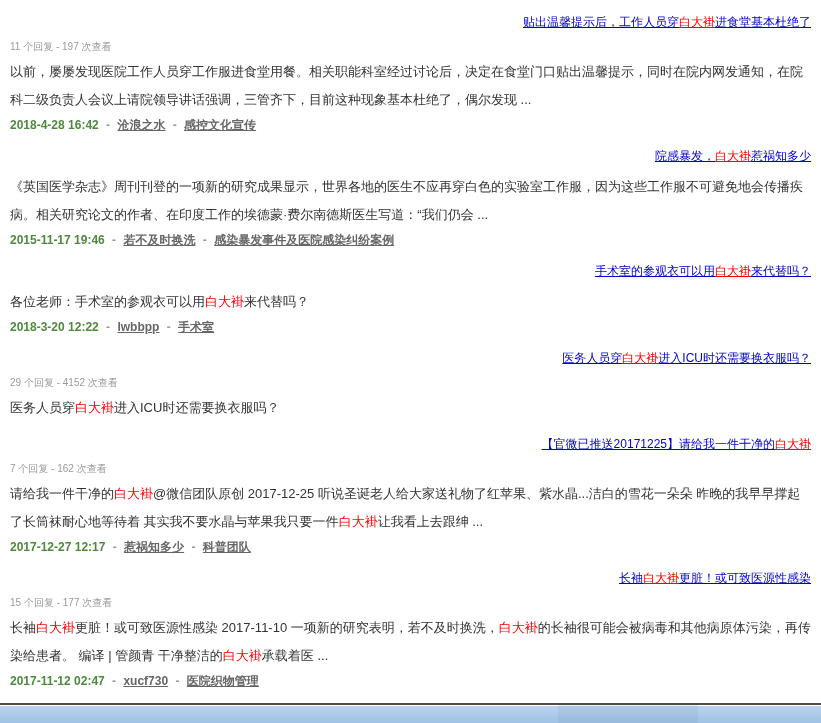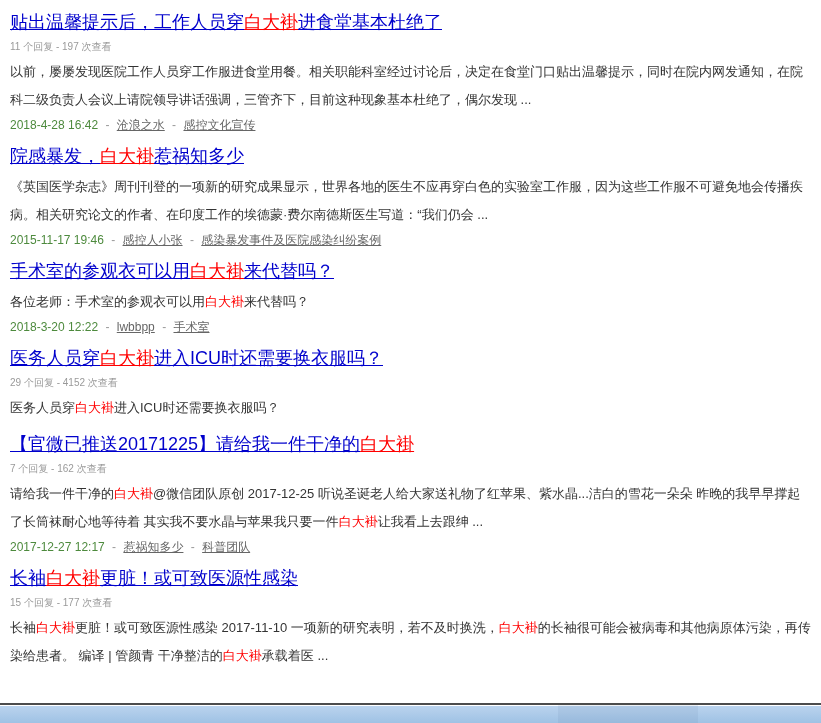"贴出温馨提示后，工作人员穿白大褂进食堂基本杜绝了" .result-title { font-size: 18px -> 12px; text-align: none -> right }
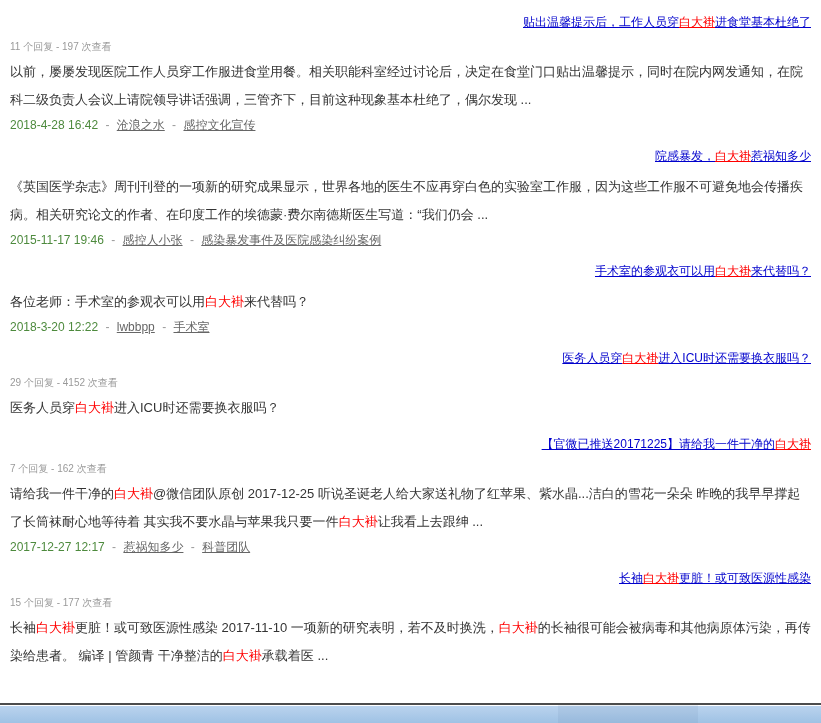"2018-4-28 16:42 - 沧浪之水 -" .footer { font-weight: none -> bold }
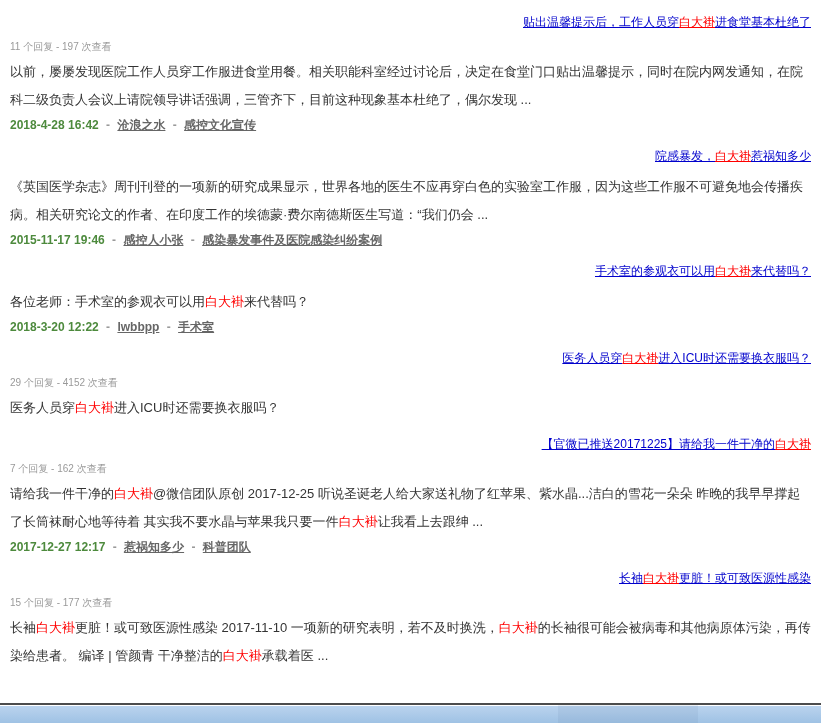"感控人小张" a.author { text: 感控人小张 -> 若不及时换洗 }
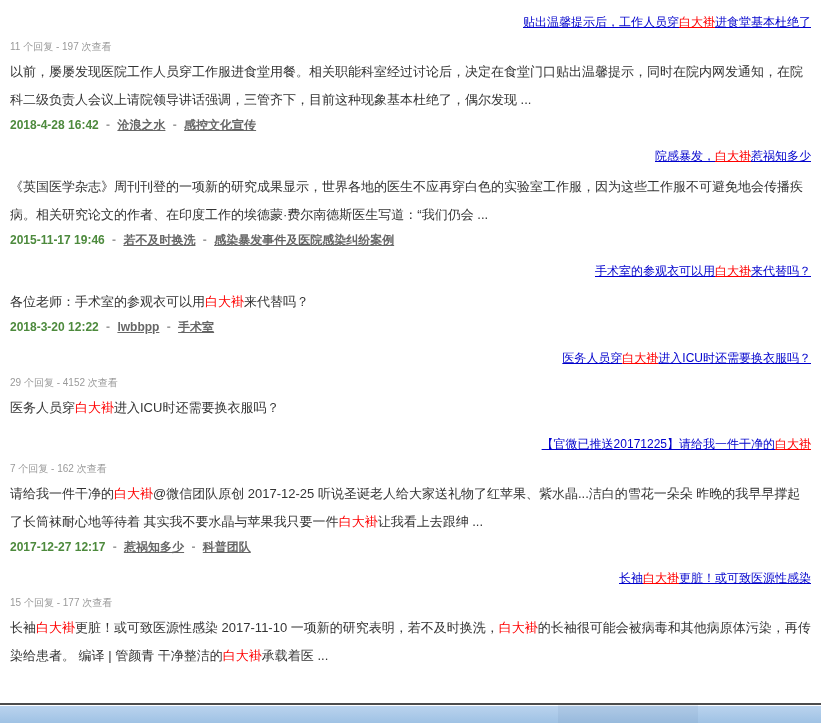"2017-11-12 02:47 - xucf730 -" p.footer { html: none -> <p> <span>2017-11-12 02:47</span> <span>-</span> <a>xucf730</a> <span>-</span> <a>医院织物管理</a> </p> }
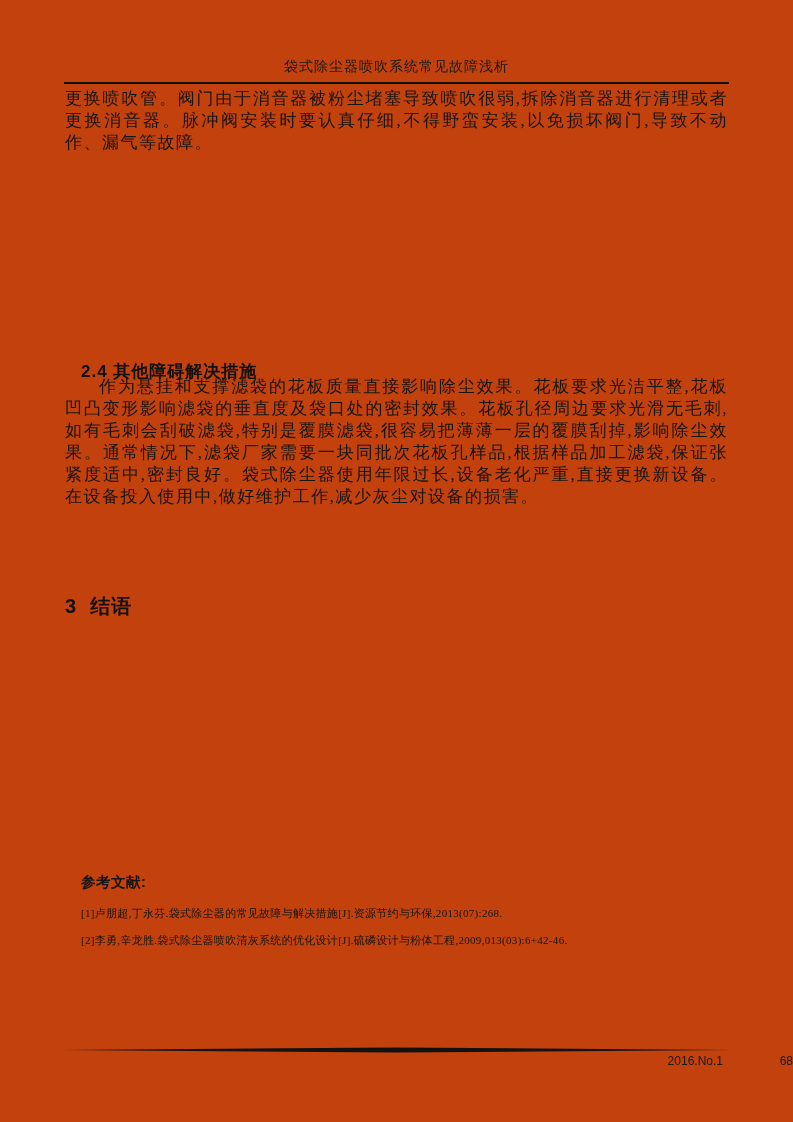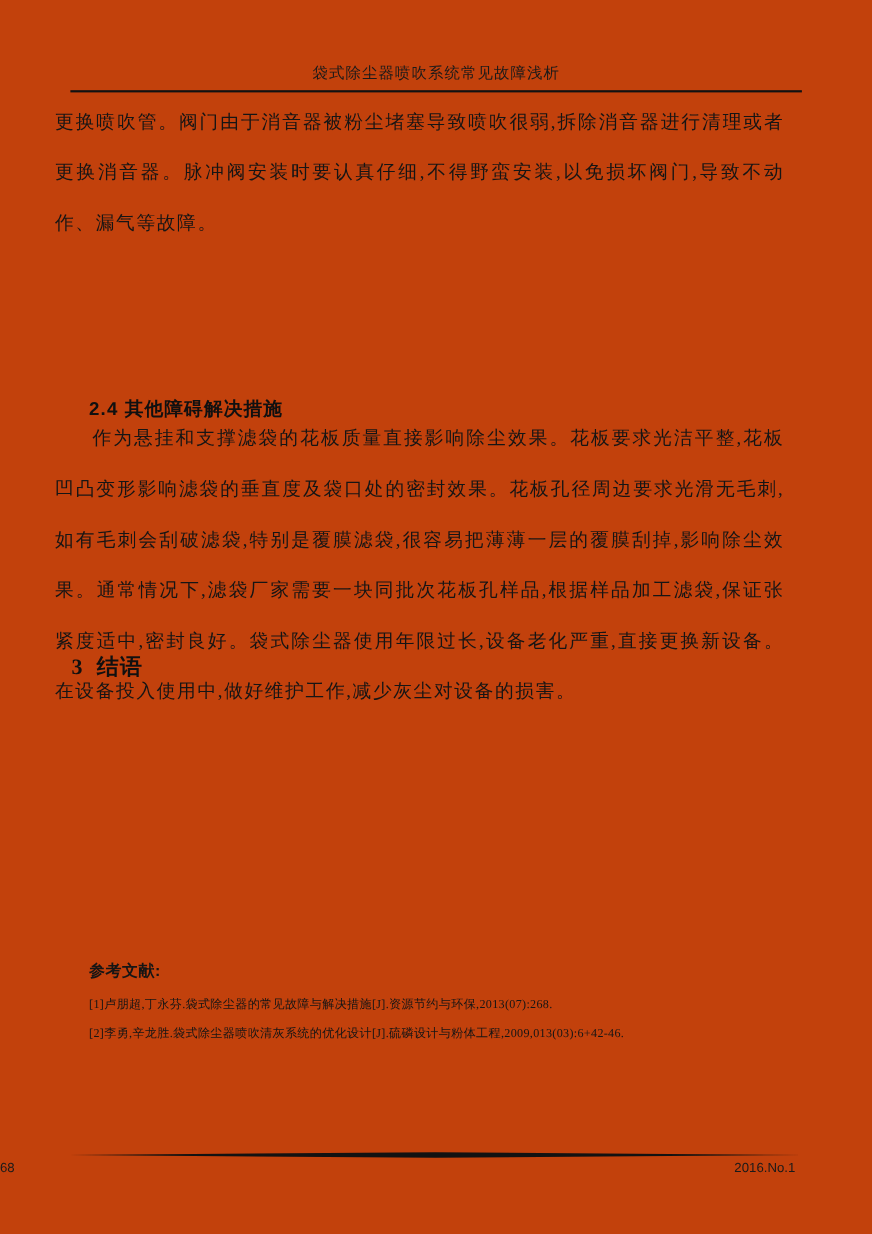"更换喷吹管。阀门由于消音器被粉尘堵塞导致喷吹很弱,拆除消音器进行清理或者更换消音" .bodytext { left: 50px -> 65px; line-height: 46px -> 22px }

★ ★ ★ ★ ★

PROBLEM REQUIREMENTS ::
Leaving out every picture, extract verbatim the lines from the one containing "16:42 - 沧浪之水" through the last line of the listing, inclusive.

WRITTEN SOLUTION ::
"2018-4-28 16:42 - 沧浪之水 -" .footer { font-weight: none -> bold }
"感控人小张" a.author { text: 感控人小张 -> 若不及时换洗 }
"2017-11-12 02:47 - xucf730 -" p.footer { html: none -> <p> <span>2017-11-12 02:47</span> <span>-</span> <a>xucf730</a> <span>-</span> <a>医院织物管理</a> </p> }
"更换喷吹管。阀门由于消音器被粉尘堵塞导致喷吹很弱,拆除消音器进行清理或者更换消音" .bodytext { left: 50px -> 65px; line-height: 46px -> 22px }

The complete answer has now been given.